Nocturnes: David Olsen, Dempsey & Windle
David Olsen is the American author of four full-length poetry collections published in UK and four poetry chapbooks from the US. He is also a playwright, a writer of short fiction, and former freelance journalist who has lived in Oxford, England, since 2002.
A quick glance through the contents page reveals that the threads of this collection are woven out of a collage of music, painting and poetry. The ‘Overture’ is opening time at the pub. Two sections of roughly equal length are titled ‘Nocturnes I’ and ‘Nocturne II’. Sandwiched between the two is a section titled ‘Chiaroscuro’ which explores the shadows of memory.
Naturally, there is a distinct night-time atmosphere to much of the book. In the first section we catch a glimpse of some of the professions that make up the night-time economy: waiters, bar-tenders and actors. The settings are pubs, theatres, and all-night cafés. There is also an engagement with art: Stéphane de Sakutin’s ‘Woman Descending Stairs’, Van Gogh’s ‘Starry Night’ and Norman Rockwell’s ‘Freedom from Fear’. Other poems in this section include a description of nightfall in the swampy coniferous forests between the tundra and steppes of Siberia and a spot-lit display in a boutique window at night. ‘Siege at Night’ is Olsen’s ekphrastic response to a documentary photograph of a public protest outside the White House in the aftermath of the 2020 murder of George Floyd by a Minneapolis police officer.
‘04.28’, a poem about dreaming and waking in the early hours of the morning stood out for me in this first section. In it, we pick up on the fragment of a thought coming out of sleep and then, wide awake, the poem ends on a clever final stanza:
Nearly awake now.
For the first time in months,
maybe years,
I think of Fiona, a petite
brunette with ice-blue eyes.
We were on a station platform.
She was earning a diploma,
so I rode in another carriage
to give her time to read.
I open my eyes
and turn toward the clock.
The LED reads 04:33.
The colon blinks
in time with my heart.
The aptly-titled middle section offers up poems that utilise strong contrasts between light and shade to bring home their message. In ‘Echo in C# Minor’ Olsen’s wish to “sing [his] life in C major….with playful improvisations” diverges from its plan by transitioning into “C-sharp minor”. Commenting on this, Olsen states: “Destiny’s a smirking illusion.” In ‘Driftwood’, detritus from the sea becomes “a gift to be taken home” and in ‘Blur’, the “blur” of a Rothko composition becomes clearer the more you look at it. The idea of contrasts is extended to include selections of serious and light poems. Among those poems that are in a lighter vein, Olsen writes about the simple joys of life such as eating ice-cream (‘Gelato’), summers in France and the summers of his youth in California (‘Beaujolais’), taking a photograph of his beloved (‘Say Cheese’) and dreaming how she would look in “that fetching dress” (‘Boutique’). These poems are beautifully crafted with words that have been chosen carefully for maximum effect.
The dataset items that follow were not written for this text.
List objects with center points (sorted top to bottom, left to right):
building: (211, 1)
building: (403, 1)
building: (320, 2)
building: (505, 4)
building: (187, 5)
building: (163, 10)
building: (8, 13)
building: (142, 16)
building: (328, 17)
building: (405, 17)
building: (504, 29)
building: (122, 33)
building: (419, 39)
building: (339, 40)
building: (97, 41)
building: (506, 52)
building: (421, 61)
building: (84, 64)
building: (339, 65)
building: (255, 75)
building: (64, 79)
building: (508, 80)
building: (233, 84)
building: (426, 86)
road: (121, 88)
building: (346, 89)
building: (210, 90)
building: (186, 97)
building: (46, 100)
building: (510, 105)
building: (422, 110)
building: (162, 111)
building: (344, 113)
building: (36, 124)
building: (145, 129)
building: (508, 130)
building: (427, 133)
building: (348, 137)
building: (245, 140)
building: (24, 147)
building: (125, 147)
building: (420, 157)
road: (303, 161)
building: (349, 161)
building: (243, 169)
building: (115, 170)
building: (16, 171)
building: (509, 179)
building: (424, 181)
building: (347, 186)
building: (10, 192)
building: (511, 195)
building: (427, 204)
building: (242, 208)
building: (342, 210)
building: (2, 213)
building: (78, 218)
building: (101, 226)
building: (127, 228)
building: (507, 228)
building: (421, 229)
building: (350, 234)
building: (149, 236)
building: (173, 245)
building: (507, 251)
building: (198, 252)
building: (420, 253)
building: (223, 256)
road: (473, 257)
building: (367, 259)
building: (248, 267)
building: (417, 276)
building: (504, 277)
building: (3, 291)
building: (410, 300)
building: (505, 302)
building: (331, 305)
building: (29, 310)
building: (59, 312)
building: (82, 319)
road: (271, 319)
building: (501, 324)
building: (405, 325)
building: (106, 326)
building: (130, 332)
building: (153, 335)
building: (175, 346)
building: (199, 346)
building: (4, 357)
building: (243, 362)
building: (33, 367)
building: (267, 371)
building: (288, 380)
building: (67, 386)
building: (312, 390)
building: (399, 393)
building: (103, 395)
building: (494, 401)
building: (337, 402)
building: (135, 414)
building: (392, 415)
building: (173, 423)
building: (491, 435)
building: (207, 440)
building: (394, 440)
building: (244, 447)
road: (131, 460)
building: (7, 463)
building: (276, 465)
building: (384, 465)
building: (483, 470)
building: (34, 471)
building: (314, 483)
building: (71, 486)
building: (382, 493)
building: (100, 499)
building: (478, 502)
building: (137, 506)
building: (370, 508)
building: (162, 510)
The poems in ‘Nocturnes II’ are more abstract and philosophical than those in ‘Nocturnes I’. They are also more personal. In this section, ‘Night Tremors’ caught my attention for its striking use of language:
I know I’m keeping you awake;
I hear the stifled sigh as patience
erodes to a faulted bedrock.
It’s just an ankle’s twitch –
as when my flipper foot
taps the pedal to keep
a coughing engine running –
but it’s enough to quake
the bed and break the silver
threads in the web of sleep.
Like ‘Siege at Night’ in the first section, Olsen returns to relevantly recent newsworthy events in the final part of the book with his poem titled ‘Le Cœur de la France en feu’. In it, he documents the time when the roof and steeple of Notre Dame cathedral in Paris caught fire during the early evening of April 15, 2019. The title of this lament, which is brimming with shared memories spent in the shadow of the bell towers and flying buttresses, was taken from the cover of a special edition of Paris Match magazine.
Trees, clouds and artists are the descriptive threads that knit these poems together: oaks, planes, aspens and pines grow in the shadows of “a zinc sky”, “an indigo sky”, “enlightening clouds” and “blue-grey clouds” whose colours are found in the paintings of Van Gogh, Rothko, Renoir, Rockwell and Whistler. Writing as someone who enjoys looking at clouds, I was struck by the powerful image on the front cover but disappointed that its provenance was not mentioned in the book itself.
There is a pleasing lyrical vein to these quiet poems that speak more loudly to us when we look beneath the surface.